My friend laughed. "Well, if I know you, that's plenty of company." Everybody's a comedian. "Call you back in twenty."

"Thanks."

She made the call in fifteen. "The Premier Pawn Company was owned in partnership between Charles Lewis Washington and something called the Lester Corporation. Lester secured the loan and handled the financing through California Federal."

"Ah ha."

"Is that 'ah ha' as in this is important, or 'ah ha' as in you're clearing your throat?"

"The former. Maybe. Who signed the papers?"

"Washington and an attorney named Harold Bellis. Bellis signed for Lester and is an officer in that corporation."

"Bellis have an address?"

"Yeah. In Beverly Hills." She gave it to me, then I hung up, showered, dressed, and charged off to deepest, darkest Beverly Hills. Portrait of the detective in search of mystery, adventure, and a couple of measly clues.

The Law Offices of Harold Bellis were on the third floor of a newly refurbished three-story office building a half block off Rodeo Drive and about a million light-years from South Central Los Angeles. I found a parking space between a Rolls-Royce Corniche and an eighty-thousand-dollar Mercedes two-seater in front of a store that sold men's belts starting at three hundred dollars. Business was brisk.

I went into a little glass lobby with a white marble floor and a lot of gold fixtures and took the elevator to the third floor. Harold Bellis had the front half of the building and it looked like he did very well. There was a lot of etched glass and glossy furniture and carpet about as deep as the North Atlantic. I waded up to a receptionist seated behind a semicircular granite desk and gave her my card. She was wearing one of those pencil-thin headphones so she could answer the phone and speak without having to lift anything. "Elvis Cole to see Mr. Bellis. I don't have an appointment."

She touched a button and spoke to someone, then listened and smiled at me. There was no humor in the smile, nor any friendliness. She said, "We're sorry, but Mr. Bellis's calendar is full. If you'd like an appointment, we can schedule a time next week."

I said, "Tell him it's about the Premier Pawn Company. Tell him I have a question about the Lester Corporation."

She said it into the microphone, and a couple of minutes later a rapier-thin woman with prominent cheeks and severely white skin came out and led me through a long common office where secretaries and aides and other people sat in little cubicles, and then into her office, and then into his. Her office held a bank of designer file cabinets and fresh-cut tulips and the entrance to his office. You want to see him, you've got to get past her, and she wouldn't be easy to beat. She'd probably even like the fight.

Harold Bellis had the corner office and it was big. She said, 'This is Mr. Cole."

Harold Bellis stood up and came around his desk, smiling and offering his hand. He was short and soft with pudgy hands and a fleshy face and thinning gray hair that looked as soft as mouse fur. Sort of like the Beverly Hills version of Howdy Doody. "Thanks, Martha. Harold Bellis, Mr. Cole. Martha tells me you're interested in the Premier Pawn Shop. Would you like to buy it?" He sort of laughed when he said it, like it was an obvious joke and we both knew it. Ha ha.

"Not today, Mr. Bellis, thanks."

Martha looked down her nose at me and left.

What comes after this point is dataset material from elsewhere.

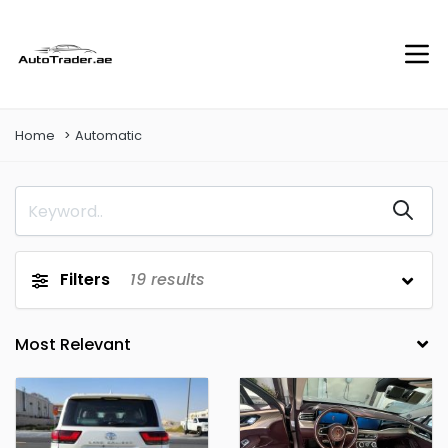
Home
Automatic
Filters
19
results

Harold Bellis's handshake was limp and his voice was sort of squeaky, but maybe that was just confidence. An original David Hockney watercolor and two Jésus Leuus oils hung on the walls. You don't get the Hockney and the Leuus by being sissy in the clinches. "I'm working on something that brought me across the Premier and I learned that you're an officer in the company that owns it."

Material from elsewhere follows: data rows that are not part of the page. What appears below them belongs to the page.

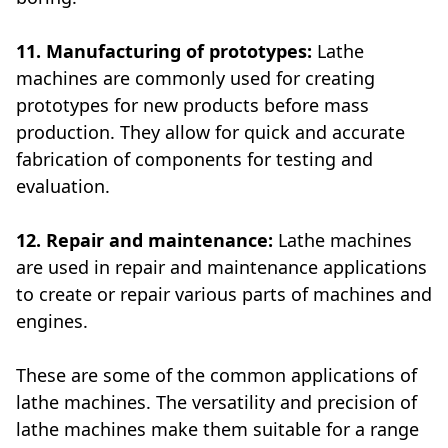
11. Manufacturing of prototypes:
Lathe
machines are commonly used for creating
prototypes for new products before mass
production. They allow for quick and accurate
fabrication of components for testing and
evaluation.
12. Repair and maintenance:
Lathe machines
are used in repair and maintenance applications
to create or repair various parts of machines and
engines.
These are some of the common applications of
lathe machines. The versatility and precision of
lathe machines make them suitable for a range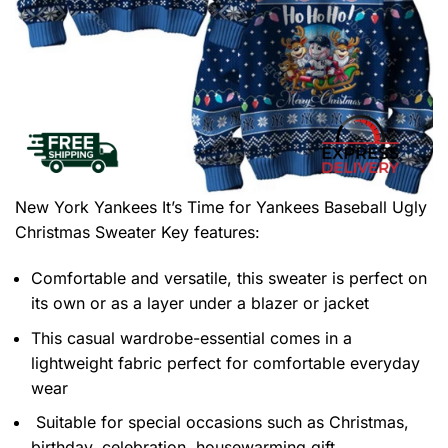
New York Yankees It’s Time for Yankees Baseball Ugly
Christmas Sweater
Key features:
Comfortable and versatile, this sweater is perfect on
its own or as a layer under a blazer or jacket
This casual wardrobe-essential comes in a
lightweight fabric perfect for comfortable everyday
wear
Suitable for special occasions such as Christmas,
birthday, celebration, housewarming gift.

"That's correct." Bellis offered me a seat and took the chair across from me. The decor was Sante Fe, and the seating was padded benches. Bellis's chair looked comfortable, but the benches weren't. He said, "I have a meeting with a client now, but she's sorting through records in the conference room, so we can squeeze in a few minutes."

"Great."

"Does this involve Mr. Washington's death?"

"In part."

Bellis gave me sad and shook his head. "That young man's death was a tragedy. He had everything in the world going for himself."

"The police say he was fencing stolen goods. His family suspects that, too."